Liberals have been slow to respond to conservatives' long-term strategy on issues such as abortion at the state level, where the GOP has chipped away at rights for decades while building a court majority that would give states more power to restrict them further, said Meaghan Winter, the author of "All Politics Is Local: Why Progressives Must Fight for the States."

"Democrats and people on the left and even centrists, from my perspective, don't take seriously that we live in a federalist system because they ideologically don't agree," with the concept, she said.

The result, she said, has been widened inequity.

Conservative policymakers are often more responsive to national Republican politics than local concerns, said Jamila Michener, author of the book "Fragmented Democracy: Medicaid, Federalism and Unequal Politics." After Democrats expanded Medicaid, the health insurance program for poor people, pregnant women, and people with disabilities, to cover more people, for example, some conservative states refused to expand it, even though the federal government would cover the majority of the cost.

Now rural hospitals across the south are closing because state lawmakers have rejected the federal funding that could save them, she added.

Corporations and well-funded interest groups have more money and clout to fight policy debates in 50 different states than vulnerable people and the groups that represent them, she said.

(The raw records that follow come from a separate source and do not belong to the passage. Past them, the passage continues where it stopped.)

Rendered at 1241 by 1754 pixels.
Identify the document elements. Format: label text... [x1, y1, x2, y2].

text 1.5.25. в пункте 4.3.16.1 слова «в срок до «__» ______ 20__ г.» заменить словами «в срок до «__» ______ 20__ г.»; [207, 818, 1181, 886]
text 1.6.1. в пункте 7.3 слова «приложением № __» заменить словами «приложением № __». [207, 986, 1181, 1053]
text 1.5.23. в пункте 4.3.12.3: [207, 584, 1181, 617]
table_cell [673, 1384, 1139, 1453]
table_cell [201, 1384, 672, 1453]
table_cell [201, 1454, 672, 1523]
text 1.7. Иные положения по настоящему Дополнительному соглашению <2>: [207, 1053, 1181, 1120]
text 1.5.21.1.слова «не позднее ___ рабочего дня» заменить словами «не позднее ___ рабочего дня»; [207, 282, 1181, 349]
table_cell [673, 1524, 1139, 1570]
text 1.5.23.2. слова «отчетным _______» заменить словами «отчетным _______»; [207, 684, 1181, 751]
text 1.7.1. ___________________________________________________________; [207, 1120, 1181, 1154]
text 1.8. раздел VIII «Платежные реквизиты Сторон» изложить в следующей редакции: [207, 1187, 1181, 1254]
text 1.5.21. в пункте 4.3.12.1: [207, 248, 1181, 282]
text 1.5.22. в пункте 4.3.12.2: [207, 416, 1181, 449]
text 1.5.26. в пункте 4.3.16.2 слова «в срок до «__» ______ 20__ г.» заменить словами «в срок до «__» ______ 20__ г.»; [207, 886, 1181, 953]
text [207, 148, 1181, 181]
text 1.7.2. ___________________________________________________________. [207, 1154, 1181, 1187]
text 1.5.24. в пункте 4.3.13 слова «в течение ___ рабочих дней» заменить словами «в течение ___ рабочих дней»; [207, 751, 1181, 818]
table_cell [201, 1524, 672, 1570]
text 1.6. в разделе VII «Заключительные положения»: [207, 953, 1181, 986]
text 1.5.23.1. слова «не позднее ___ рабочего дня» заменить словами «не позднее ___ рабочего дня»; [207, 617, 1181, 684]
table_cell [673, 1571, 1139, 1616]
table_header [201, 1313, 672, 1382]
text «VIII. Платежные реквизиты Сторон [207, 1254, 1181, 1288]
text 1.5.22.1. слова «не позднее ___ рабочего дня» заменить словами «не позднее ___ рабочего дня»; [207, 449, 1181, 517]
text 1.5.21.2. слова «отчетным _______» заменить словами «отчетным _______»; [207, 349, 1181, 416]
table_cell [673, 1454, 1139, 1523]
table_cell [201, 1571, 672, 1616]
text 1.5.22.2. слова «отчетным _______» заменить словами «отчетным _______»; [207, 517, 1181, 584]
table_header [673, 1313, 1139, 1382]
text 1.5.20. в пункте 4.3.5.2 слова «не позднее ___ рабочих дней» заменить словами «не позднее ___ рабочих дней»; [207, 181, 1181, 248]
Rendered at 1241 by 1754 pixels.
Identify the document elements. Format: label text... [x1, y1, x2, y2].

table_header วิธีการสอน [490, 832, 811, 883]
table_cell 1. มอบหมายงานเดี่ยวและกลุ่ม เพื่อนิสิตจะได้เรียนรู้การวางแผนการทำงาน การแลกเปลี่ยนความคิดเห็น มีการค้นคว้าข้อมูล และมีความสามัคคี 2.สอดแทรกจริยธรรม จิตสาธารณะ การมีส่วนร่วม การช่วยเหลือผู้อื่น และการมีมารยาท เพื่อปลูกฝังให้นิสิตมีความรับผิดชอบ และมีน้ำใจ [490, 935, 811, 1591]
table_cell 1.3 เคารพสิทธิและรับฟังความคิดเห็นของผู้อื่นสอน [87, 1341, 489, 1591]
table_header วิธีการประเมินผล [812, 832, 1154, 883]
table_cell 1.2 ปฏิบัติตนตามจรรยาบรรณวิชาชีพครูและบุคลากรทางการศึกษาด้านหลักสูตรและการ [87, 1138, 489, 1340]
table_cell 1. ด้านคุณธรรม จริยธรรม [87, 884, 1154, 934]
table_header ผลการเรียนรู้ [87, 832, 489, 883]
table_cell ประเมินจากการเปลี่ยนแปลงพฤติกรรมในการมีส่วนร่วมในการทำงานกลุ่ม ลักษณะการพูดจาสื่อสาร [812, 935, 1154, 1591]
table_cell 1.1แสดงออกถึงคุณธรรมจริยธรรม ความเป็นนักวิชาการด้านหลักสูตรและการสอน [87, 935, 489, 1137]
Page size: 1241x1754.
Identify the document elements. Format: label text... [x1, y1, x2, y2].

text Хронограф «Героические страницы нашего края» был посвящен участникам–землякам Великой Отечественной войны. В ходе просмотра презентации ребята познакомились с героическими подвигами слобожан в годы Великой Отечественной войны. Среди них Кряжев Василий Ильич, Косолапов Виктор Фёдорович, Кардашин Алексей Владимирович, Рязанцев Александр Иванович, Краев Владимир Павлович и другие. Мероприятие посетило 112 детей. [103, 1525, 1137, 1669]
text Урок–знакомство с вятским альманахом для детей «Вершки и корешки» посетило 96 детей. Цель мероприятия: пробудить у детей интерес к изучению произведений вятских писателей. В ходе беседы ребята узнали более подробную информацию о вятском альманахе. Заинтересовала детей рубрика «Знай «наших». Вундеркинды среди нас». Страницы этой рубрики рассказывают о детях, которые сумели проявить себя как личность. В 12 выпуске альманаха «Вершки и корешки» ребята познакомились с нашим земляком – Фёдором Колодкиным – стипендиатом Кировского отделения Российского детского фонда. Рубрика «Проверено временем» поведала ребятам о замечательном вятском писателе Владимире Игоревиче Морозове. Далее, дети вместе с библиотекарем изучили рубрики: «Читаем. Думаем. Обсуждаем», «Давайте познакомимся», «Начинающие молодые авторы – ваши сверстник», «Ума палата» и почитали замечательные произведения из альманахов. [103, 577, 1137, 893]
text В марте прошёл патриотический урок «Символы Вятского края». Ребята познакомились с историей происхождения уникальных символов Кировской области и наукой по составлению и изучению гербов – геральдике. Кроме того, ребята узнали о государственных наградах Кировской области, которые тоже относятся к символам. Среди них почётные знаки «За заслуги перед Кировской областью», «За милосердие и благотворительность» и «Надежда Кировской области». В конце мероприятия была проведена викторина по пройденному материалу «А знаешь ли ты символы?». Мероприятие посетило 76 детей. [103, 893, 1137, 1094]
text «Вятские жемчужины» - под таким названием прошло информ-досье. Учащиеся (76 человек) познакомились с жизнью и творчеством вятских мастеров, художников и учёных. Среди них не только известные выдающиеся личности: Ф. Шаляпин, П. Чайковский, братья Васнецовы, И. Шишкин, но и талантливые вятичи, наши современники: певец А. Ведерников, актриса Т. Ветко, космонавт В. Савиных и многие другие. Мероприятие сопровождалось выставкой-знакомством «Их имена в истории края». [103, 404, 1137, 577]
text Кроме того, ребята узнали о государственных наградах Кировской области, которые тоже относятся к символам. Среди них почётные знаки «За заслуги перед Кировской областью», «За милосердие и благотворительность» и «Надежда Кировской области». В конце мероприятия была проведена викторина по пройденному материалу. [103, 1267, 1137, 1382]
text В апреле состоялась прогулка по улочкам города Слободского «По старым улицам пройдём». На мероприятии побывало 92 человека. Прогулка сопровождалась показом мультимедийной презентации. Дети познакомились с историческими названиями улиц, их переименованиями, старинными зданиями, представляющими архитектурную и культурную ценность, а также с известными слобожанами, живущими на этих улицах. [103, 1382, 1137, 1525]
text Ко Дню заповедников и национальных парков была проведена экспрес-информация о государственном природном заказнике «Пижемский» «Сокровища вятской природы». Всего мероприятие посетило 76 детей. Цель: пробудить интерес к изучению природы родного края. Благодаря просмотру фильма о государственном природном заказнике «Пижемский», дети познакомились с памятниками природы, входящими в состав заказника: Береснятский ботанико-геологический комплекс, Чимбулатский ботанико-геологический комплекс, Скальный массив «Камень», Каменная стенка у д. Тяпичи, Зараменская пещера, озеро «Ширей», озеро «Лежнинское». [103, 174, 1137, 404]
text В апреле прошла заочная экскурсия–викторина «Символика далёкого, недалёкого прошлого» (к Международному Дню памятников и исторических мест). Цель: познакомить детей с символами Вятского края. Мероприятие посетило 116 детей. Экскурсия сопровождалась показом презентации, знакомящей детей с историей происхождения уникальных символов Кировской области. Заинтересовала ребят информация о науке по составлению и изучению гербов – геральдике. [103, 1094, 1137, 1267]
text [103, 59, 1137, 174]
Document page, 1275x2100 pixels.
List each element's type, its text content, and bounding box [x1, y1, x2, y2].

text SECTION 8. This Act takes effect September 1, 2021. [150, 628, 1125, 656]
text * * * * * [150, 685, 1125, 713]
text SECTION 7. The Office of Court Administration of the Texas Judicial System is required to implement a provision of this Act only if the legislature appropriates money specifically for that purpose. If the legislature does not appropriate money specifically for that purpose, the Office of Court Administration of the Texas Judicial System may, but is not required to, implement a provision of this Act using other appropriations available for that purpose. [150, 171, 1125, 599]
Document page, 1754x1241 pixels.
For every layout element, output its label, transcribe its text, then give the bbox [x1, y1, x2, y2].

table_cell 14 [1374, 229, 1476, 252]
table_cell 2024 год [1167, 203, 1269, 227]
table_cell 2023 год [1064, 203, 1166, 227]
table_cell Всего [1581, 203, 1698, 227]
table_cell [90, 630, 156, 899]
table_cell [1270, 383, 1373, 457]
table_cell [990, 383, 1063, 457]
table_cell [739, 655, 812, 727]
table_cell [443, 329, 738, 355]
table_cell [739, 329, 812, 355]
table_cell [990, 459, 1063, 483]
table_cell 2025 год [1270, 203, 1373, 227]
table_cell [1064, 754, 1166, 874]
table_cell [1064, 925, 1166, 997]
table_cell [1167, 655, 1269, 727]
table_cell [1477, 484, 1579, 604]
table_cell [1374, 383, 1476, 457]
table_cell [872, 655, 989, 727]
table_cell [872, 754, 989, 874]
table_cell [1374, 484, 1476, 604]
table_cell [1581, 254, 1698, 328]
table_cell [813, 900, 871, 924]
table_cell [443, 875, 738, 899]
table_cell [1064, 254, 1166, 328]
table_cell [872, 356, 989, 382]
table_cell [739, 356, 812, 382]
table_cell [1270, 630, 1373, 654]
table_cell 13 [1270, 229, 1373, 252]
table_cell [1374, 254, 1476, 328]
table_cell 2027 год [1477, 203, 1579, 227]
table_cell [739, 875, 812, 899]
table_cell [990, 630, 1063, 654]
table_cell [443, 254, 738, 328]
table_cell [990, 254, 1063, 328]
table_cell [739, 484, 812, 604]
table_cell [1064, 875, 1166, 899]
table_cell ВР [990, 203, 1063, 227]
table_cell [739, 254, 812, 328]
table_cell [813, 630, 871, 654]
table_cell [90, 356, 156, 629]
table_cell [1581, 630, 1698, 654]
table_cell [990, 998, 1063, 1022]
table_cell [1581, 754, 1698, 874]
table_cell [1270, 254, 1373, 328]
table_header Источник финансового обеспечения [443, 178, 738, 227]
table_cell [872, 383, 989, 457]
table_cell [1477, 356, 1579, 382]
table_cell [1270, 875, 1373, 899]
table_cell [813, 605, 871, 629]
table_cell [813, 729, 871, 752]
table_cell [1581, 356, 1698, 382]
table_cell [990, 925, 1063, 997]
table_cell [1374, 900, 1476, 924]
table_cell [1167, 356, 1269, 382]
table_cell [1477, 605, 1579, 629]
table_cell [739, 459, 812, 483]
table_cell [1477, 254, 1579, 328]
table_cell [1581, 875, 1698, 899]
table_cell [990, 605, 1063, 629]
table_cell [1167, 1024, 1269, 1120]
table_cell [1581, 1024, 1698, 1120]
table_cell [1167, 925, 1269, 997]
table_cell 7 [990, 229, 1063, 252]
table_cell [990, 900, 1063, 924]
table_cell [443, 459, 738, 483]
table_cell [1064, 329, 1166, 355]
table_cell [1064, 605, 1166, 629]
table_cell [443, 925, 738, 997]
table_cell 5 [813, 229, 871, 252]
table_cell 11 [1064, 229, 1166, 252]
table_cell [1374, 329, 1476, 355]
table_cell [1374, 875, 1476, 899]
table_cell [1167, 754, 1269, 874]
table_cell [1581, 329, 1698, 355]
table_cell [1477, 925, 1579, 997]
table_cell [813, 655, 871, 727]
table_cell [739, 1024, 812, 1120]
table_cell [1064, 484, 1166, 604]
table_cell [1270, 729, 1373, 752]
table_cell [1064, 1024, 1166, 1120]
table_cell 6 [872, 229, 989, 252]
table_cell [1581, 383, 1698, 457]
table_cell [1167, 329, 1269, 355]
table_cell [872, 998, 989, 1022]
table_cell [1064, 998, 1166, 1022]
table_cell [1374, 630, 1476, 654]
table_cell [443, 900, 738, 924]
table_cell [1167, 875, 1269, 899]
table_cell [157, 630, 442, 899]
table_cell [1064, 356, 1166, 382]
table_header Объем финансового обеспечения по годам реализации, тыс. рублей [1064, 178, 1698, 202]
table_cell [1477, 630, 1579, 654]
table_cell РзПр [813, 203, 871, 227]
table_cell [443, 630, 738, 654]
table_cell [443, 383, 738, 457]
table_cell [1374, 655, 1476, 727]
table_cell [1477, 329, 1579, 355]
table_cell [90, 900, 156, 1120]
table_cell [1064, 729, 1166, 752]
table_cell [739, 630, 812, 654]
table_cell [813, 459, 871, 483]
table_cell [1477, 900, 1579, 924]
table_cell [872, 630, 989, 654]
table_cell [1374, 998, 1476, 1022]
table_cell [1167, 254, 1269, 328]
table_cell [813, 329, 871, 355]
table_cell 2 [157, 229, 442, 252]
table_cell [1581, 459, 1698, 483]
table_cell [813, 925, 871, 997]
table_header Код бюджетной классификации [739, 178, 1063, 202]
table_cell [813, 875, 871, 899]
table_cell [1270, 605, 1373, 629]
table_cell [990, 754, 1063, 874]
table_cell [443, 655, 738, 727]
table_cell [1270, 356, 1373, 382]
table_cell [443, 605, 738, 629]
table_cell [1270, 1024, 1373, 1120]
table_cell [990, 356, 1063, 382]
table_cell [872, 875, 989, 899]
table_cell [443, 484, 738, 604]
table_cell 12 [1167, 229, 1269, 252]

Some evidence suggests that voters still prefer moderation — when they can get it. Govs. Charlie Baker of Massachusetts and Larry Hogan of Maryland, both Republicans leading blue states, regularly topped the list of the nation's most popular governors.

"A Republican running in a more liberal state and governing in a liberal state, you have no choice but to moderate your viewpoints and get something done," said Baker's chief of staff, Tim Buckley, repeating Baker's mantra.

That may be true, but both Baker and Hogan are leaving office in January, and will be replaced by Democrats who easily defeated Trump-backed Republicans.